INPUT RECORDS ▸
================

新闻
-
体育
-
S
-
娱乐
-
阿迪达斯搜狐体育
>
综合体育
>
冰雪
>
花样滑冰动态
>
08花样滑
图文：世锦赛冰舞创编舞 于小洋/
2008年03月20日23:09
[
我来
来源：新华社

================

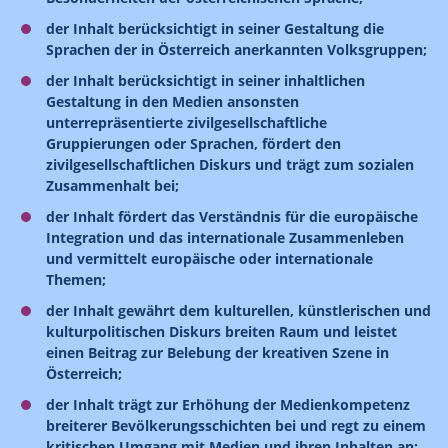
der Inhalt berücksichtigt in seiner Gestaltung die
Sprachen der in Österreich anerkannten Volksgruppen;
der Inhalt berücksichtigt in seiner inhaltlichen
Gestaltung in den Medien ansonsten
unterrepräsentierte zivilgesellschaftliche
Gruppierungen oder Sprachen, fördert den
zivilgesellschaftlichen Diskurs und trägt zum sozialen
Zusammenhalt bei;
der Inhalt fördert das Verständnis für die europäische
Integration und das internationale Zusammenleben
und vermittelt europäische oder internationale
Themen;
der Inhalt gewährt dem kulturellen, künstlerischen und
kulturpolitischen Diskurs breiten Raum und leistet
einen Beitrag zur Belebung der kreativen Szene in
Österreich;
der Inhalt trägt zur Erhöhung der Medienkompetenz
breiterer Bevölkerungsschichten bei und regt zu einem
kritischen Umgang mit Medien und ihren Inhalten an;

================

YOUR ASSIGNMENT ▸ Gather every line from the records that contains the word "Diskurs", treating uppercase and lowercase as different.

EXERCISE RESPONSE ▸
zivilgesellschaftlichen Diskurs und trägt zum sozialen
kulturpolitischen Diskurs breiten Raum und leistet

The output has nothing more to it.